Née Gina Diament, Julia Pirotte (1907-2000) était une photographe humaniste et journaliste talentueuse, communiste, juive polono-belge injustement méconnue. Durant la Deuxième Guerre mondiale, elle a photographié l’invasion de la Pologne par l’Allemagne, et, à Marseille, cette résistante a saisi avec son Leica la vie quotidienne, puis les combats de la Libération. Elle a aussi photographié les victimes du pogrom de Kielce en 1946, et la vie en Israël en 1957. Le Mémorial de la Shoah présente l’exposition « Julia Pirotte, photographe et résistante » (Julia Pirotte, Photographer and Resistant). Entrée gratuite.


« On me demande comment je fais avec cet appareil pour capter des images qui sont exposées dans le monde entier (…). Quand je ressens un battement de cœur, je sais que ce sera une bonne photo. » – Julia Pirotte

Née Gina Diament, Julia Pirotte (1907-2000) « grandit entre Konskowola et Lublin en Pologne, dans une famille juive pauvre, son père Baruch est mineur. » Elle a un frère ainé Marek né en 1905 et une sœur Mindla cadette née en 1911. Leur mère Sura Szejnfeld décède en 1916. Leur père se remarie, et installe sa famille à Varsovie où il devient épicier.

« Arrêtée à 17 ans pour son engagement dans la jeunesse communiste polonaise », elle est condamnée à quatre ans d’emprisonnement.

Exil en Belgique
« En 1934, Julia Pirotte fuit la Pologne pour rejoindre sa sœur Mindla, réfugiée en France ». Son frère avait fui pour l'Union soviétique.

« Tombée malade en Belgique, soignée par le Secours rouge international, Julia Pirotte commence ensuite à travailler comme ouvrière. » 

« À Bruxelles, elle épouse l’ouvrier et syndicaliste Jean Pirotte et elle rencontre la future résistante Suzanne Spaak ». Celle-ci encourage Julia Pirotte « à entreprendre une carrière de photojournaliste et lui offre un Leica Elmar 3, dont Julia ne se séparera plus jamais. » 

Sur Facebook, le Mémorial de la Shoah diffuse une vidéo de l'interview de Julia Pirotte qui montre son Leica Elmar III, produit en 1931 et reçu en 1939 de Suzanne Spaak, "une femme charmante et une grande combattante,, quand elle a achevé ses études de photographie à Bruxelles (Belgique).

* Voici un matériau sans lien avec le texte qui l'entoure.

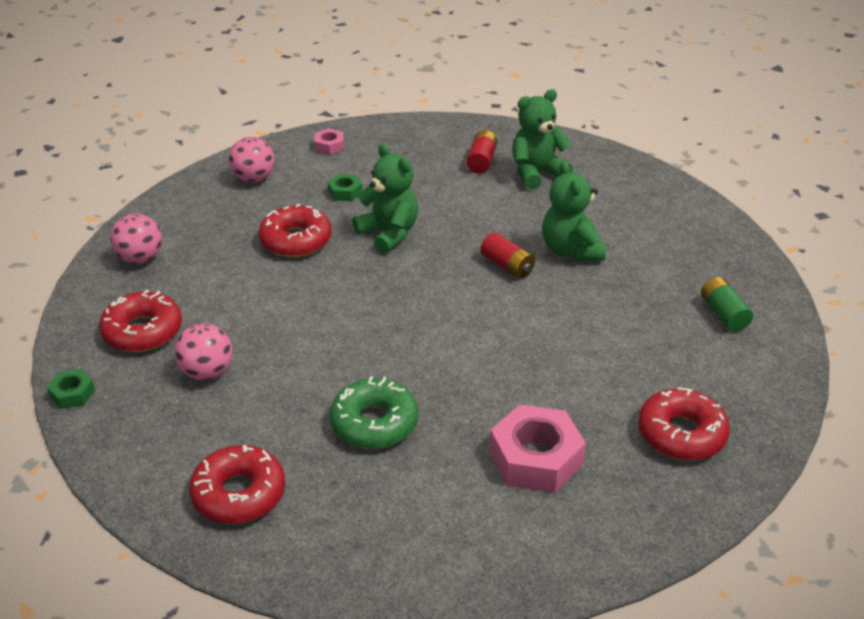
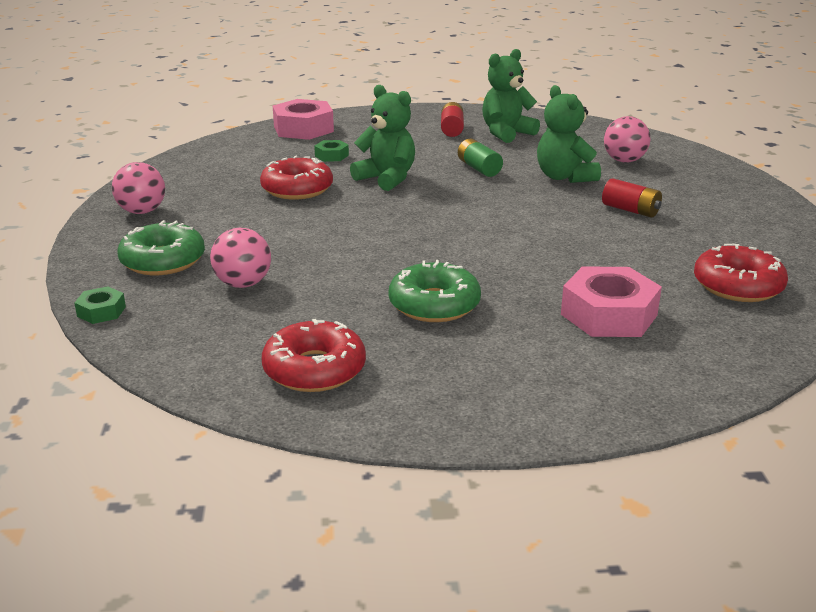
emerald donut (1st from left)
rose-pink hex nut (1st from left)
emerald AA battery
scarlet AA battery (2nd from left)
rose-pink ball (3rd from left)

« Parmi ses premiers reportages, Julia Pirotte réalise une enquête sur les mineurs polonais à Charleroi ainsi qu’un voyage aux Pays Baltes pour l’agence de presse Foto WARO. » 

Résistante
En mai 1940, après « l’invasion de la Belgique par l’Allemagne nazie, elle prend le chemin de l’exode. Elle se fixe à Marseille où elle retrouve sa sœur et arpente la région pour les journaux le Dimanche illustré, la Marseillaise, le Midi Rouge. » Elle écrit un article sur la chanteuse Edith Piaf.

Julia Pirotte « met la photographie au service des causes qu’elle défend : les conditions de vie précaires des habitants du Vieux-Port et les enfants juifs du camp de Bompard et les maquis de la Résistance. Résistance qu’elle rejoint très tôt tout comme sa sœur Mindla. Agent de liaison pour les FTP-MOI, elle transporte tracts et armes et fabrique des faux-papiers. »

« Le 21 août 1944, présente au plus près des combattants, Julia Pirotte documente par ses photographies l’insurrection et la libération de Marseille. »

« Les plus grands jours de ma vie furent ceux de l'insurrection à Marseille. Comme tant d'autres, j'avais des comptes à régler avec les nazis, mes parents et toute ma famille étaient morts dans des camps en Pologne et dans les ghettos. J'étais sans nouvelle de ma sœur prisonnière politique, je ne savais pas encore qu'elle était morte guillotinée », a écrit Julia Pirotte.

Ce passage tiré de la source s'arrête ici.